A,B and C can hit a target 3 times out of 5 trials, 4 times out of 5 trials and 2 times out of 5 trials. Find the probability that:
(i) exactly two can hit the target
(ii) at least two can hit the target.

To solve the problem, we need to find the probabilities for the two scenarios given the probabilities of A, B, and C hitting the target. ### Given: - Probability of A hitting the target, \( P(A) = \frac{3}{5} \) - Probability of B hitting the target, \( P(B) = \frac{4}{5} \) - Probability of C hitting the target, \( P(C) = \frac{2}{5} \) ### Step 1: Calculate the probabilities of A, B, and C missing the target. - Probability of A missing, \( P(A') = 1 - P(A) = 1 - \frac{3}{5} = \frac{2}{5} \) - Probability of B missing, \( P(B') = 1 - P(B) = 1 - \frac{4}{5} = \frac{1}{5} \) - Probability of C missing, \( P(C') = 1 - P(C) = 1 - \frac{2}{5} = \frac{3}{5} \) ### Part (i): Find the probability that exactly two can hit the target. We need to consider the following cases where exactly two out of A, B, and C hit the target: 1. A hits, B hits, C misses: \( P(A) \cdot P(B) \cdot P(C') \) 2. A hits, B misses, C hits: \( P(A) \cdot P(B') \cdot P(C) \) 3. A misses, B hits, C hits: \( P(A') \cdot P(B) \cdot P(C) \) Calculating each case: 1. \( P(A) \cdot P(B) \cdot P(C') = \frac{3}{5} \cdot \frac{4}{5} \cdot \frac{3}{5} = \frac{36}{125} \) 2. \( P(A) \cdot P(B') \cdot P(C) = \frac{3}{5} \cdot \frac{1}{5} \cdot \frac{2}{5} = \frac{6}{125} \) 3. \( P(A') \cdot P(B) \cdot P(C) = \frac{2}{5} \cdot \frac{4}{5} \cdot \frac{2}{5} = \frac{16}{125} \) Now, we sum these probabilities: \[ P(\text{exactly two hit}) = \frac{36}{125} + \frac{6}{125} + \frac{16}{125} = \frac{58}{125} \] ### Part (ii): Find the probability that at least two can hit the target. At least two hitting means either exactly two hit or all three hit. We already calculated the probability for exactly two hitting.
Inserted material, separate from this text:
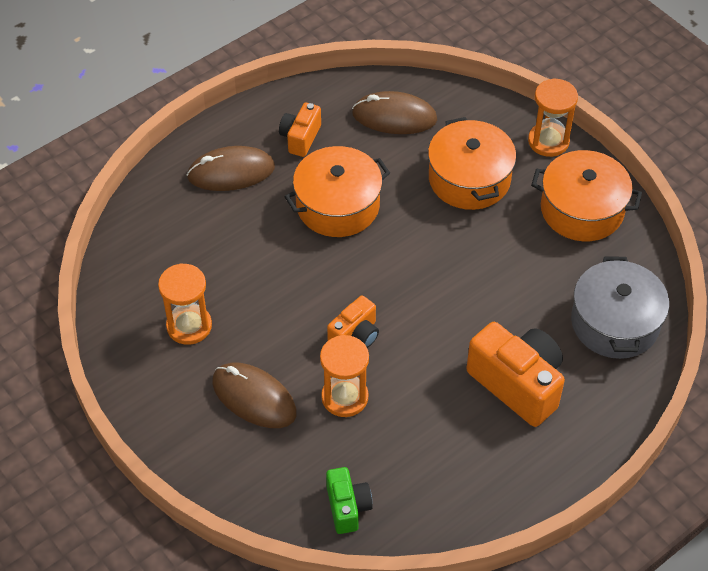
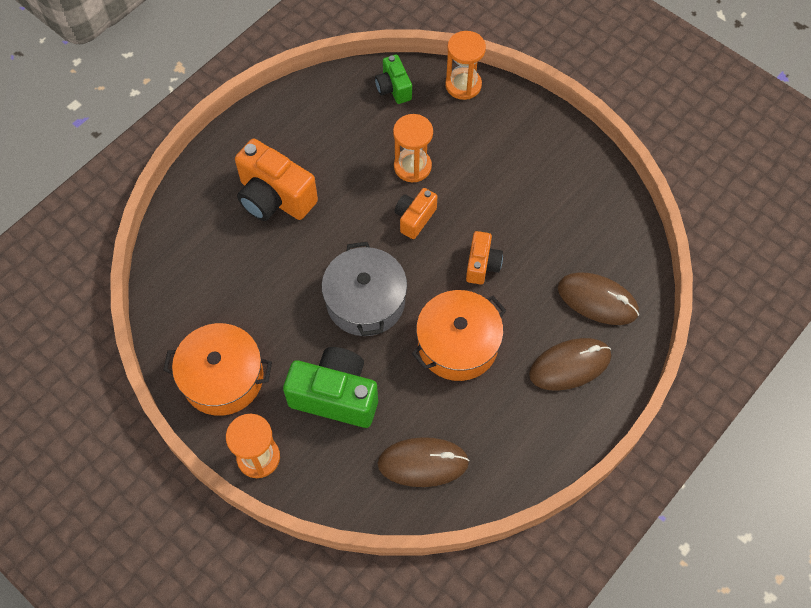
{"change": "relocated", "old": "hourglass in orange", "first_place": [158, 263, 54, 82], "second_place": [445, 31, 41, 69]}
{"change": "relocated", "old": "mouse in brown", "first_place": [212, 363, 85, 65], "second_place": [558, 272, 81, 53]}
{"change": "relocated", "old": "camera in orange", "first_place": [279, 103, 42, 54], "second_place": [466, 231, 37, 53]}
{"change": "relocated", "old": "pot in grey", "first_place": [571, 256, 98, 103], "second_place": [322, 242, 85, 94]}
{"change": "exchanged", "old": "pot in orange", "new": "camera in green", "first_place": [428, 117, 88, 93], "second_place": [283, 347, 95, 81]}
Now we need to calculate the probability for all three hitting: - Probability that A, B, and C all hit: \( P(A) \cdot P(B) \cdot P(C) = \frac{3}{5} \cdot \frac{4}{5} \cdot \frac{2}{5} = \frac{24}{125} \) Now, we sum the probabilities for at least two hitting: \[ P(\text{at least two hit}) = P(\text{exactly two hit}) + P(\text{all three hit}) = \frac{58}{125} + \frac{24}{125} = \frac{82}{125} \] ### Final Answers: (i) The probability that exactly two can hit the target is \( \frac{58}{125} \). (ii) The probability that at least two can hit the target is \( \frac{82}{125} \).